On 22 November 1968, a car bomb exploded in the Jewish sector of Jerusalem, killing twelve. On 26 February 1969, Israel's prime minister, Levi Eshkol died, and Arafat's al-Fatah took credit, claiming that it had killed Eshkol with a surface-to-surface missile. Arafat declared, "our primary goal now is the liberation of Palestine through armed force, even if the struggle continues for tens of years." note37

On 17 April a Beirut newspaper, Al Moharrer. It called  Barbra Streisand a Zionist and demanded that her films be banned in the Arab world. In the 1968 film Funny Girl, the actor Omar Sharif had kissed Streisand, and there was talk of Sharif's relationship with Streisand off-screen. Sharif had become too liberal for a lot of Muslims, too cosmopolitan, too friendly with Jews. And films he played in were banned in his native Egypt.

Back to the world of violence, on 22 May 1969 in Copenhagen an attempted assassination of David Ben-Gurion failed.
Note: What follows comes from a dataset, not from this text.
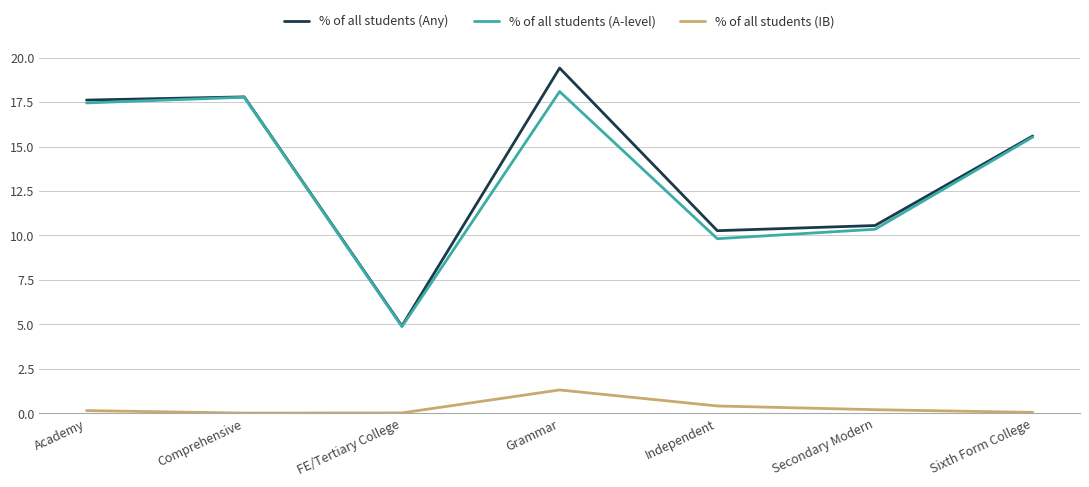

True or false: % of all students (Any) has a value of 10.6 at Secondary Modern.

True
Three would be assassins were arrested and then released by Danish authorities because "intent to kill" was insufficient grounds for an indictment.
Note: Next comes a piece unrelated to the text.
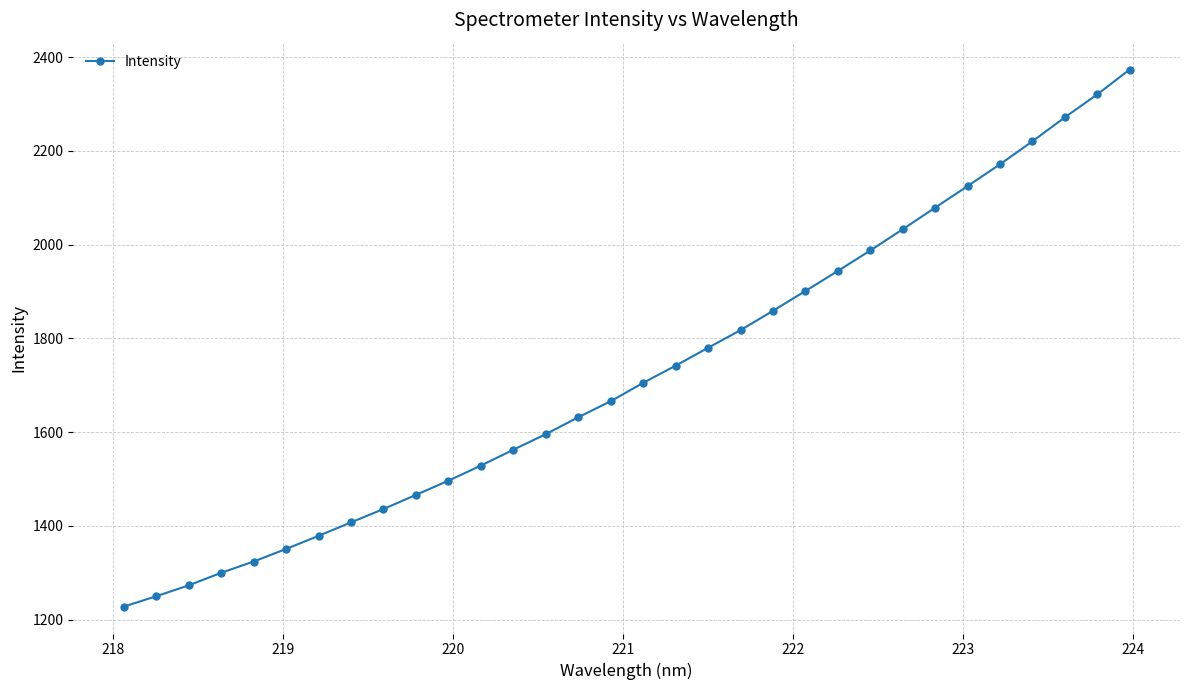

What is the value of the 11th point from the left?

1496.3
On 18 July, Palestinians bombed a Jewish owned department store in London. On 29 July, two members of the PFLP took over an El Al airliner and diverted it to Damascus. There they let the passengers debark. Then they blew up the plane. Syria took control of the plane's 16 Israeli passengers and exchanged them for 13 Syrians and 58 Egyptians held in Israeli prisons

On 29 August, PFLP members diverted a US, TWA, passenger airliner to Damascus, evacuated the passengers and blew up the aircraft. In February 1970, a Swiss airliner blew up shortly after its takeoff from Geneva, and a PFLP group under Ahmed Jabril claimed responsibility. On 22 July, five members of a group that called itself the Popular Struggle Front hijacked a Greek airliner flying from Lebanon to Athens. And they won the release of seven Palestinians imprisoned in Greece.